Henry Jenkins é um dos mais influentes pesquisadores de mídia na atualidade. Desde 2009, Jenkins é professor de Comunicação, Jornalismo e Artes Cinematográficas da University of Southern California (USC). Entre 1993 e 2009, atuou como diretor do Programa de Estudos de Mídia Comparada do MIT. Ele é autor e/ou editor de 12 livros relacionados à mídia e cultura popular, a saber: Textual Poachers: Television Fans & Participatory Culture (1992), From Barbie to Mortal Kombat: Gender and Computer Games (1998); Democracy and New Media (2003); Convergence Culture: Where Old and New Media Collide (2006) [traduzido no Brasil como Cultura da Convergência, publicado em 2008 pela Editora Aleph]; Fans, Bloggers, and Gamers: Exploring Participatory Culture (2006); entre outros. Também é coautor do livro Spreadable Media (2013), traduzido no Brasil como Cultura da Conexão e publicado em 2004 pela Editora Aleph, com Sam Ford e Joshua Green1 1 Agradecemos à colega e profissional Me. Juliana de Mello Chagas Lima pela cuidadosa revisão da tradução inglês/português desta entrevista. . É formado em Ciências Políticas e Jornalismo pela Georgia State University, mestre em Estudos da Comunicação pela University of Iowa e PhD em Artes da Comunicação pela University of Wisconsin-Madison.

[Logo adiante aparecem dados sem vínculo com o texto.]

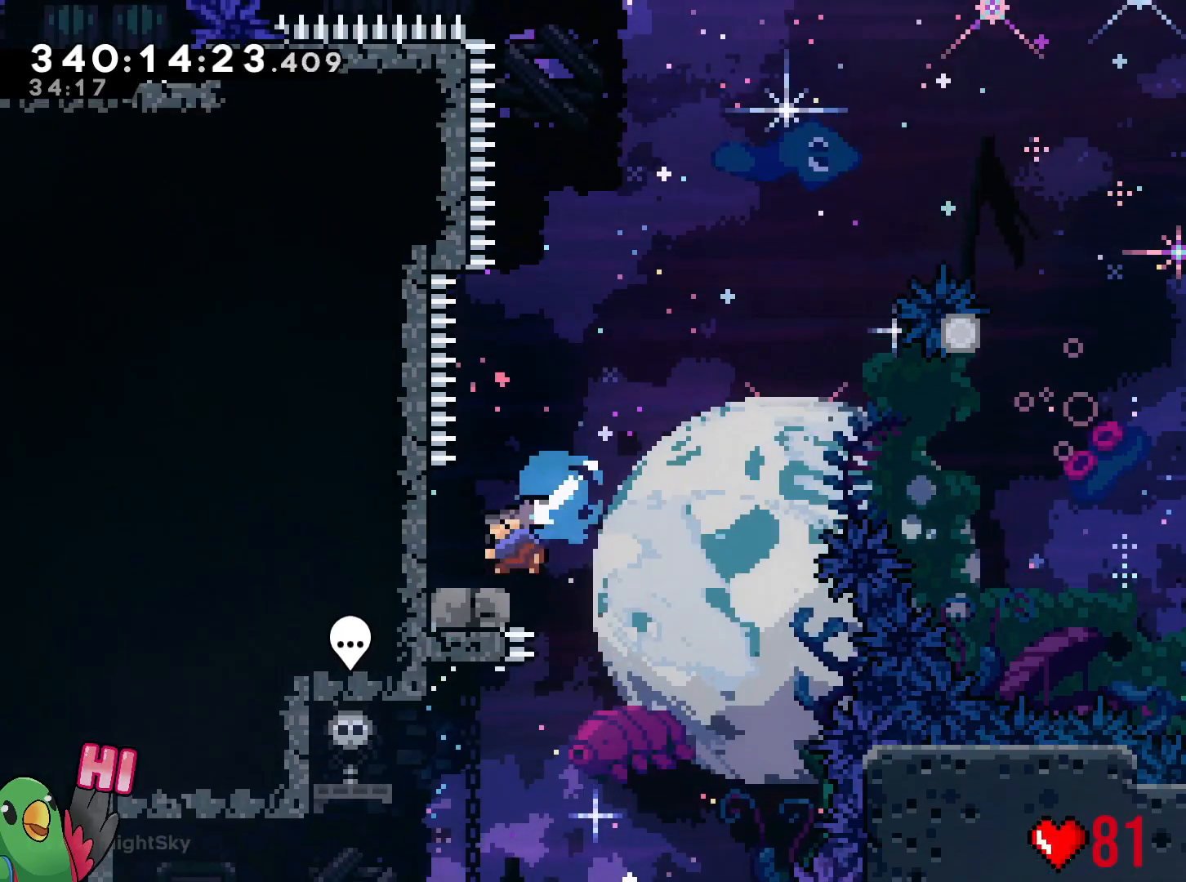
{"buttons": ["B", "Y"], "left_stick": "up", "right_stick": "center", "events": [[17, "B", "up"], [17, "Y", "up"], [67, "left_stick", "down-right"], [84, "B", "down"], [167, "left_stick", "right"], [301, "L2", "down"], [367, "L2", "up"], [417, "left_stick", "up"], [484, "Y", "down"]]}
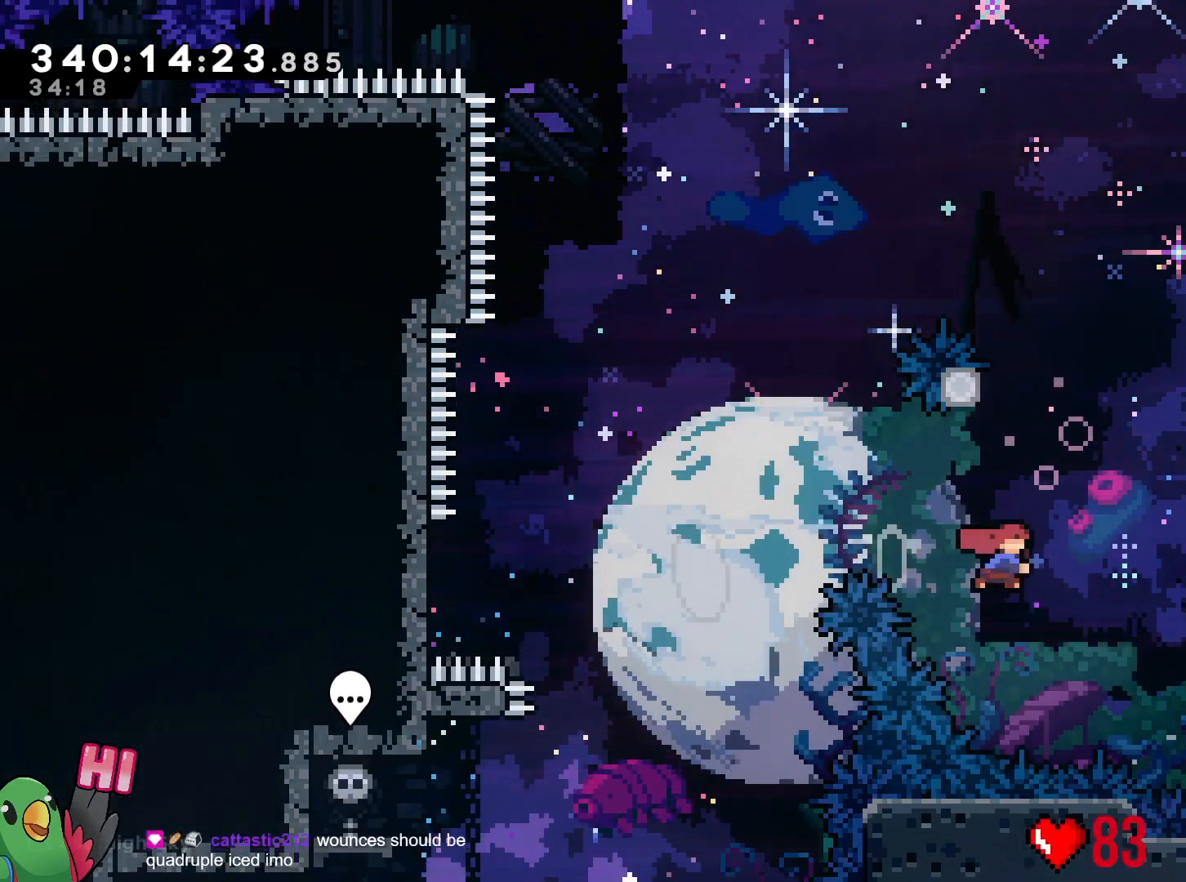
{"buttons": ["B"], "left_stick": "right", "right_stick": "center", "events": [[100, "Y", "up"], [117, "B", "up"], [133, "left_stick", "center"], [183, "B", "down"], [317, "left_stick", "right"]]}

Na entrevista abaixo, Jenkins reflete sobre convergência e conexão midiática, a influência da mídia – especialmente, da mídia social – nas sociedades civil e política, além de pensar um pouco sobre os desafios do campo de estudo da Comunicação nesse contexto contemporâneo. A seguir, os principais trechos:

Revista Intercom – As informações das novas mídias e das mídias tradicionais se complementam e, muitas vezes, se chocam. Como os consumidores de informação se encaixam nesta nova dinâmica? Quais são as principais vantagens desta nova configuração?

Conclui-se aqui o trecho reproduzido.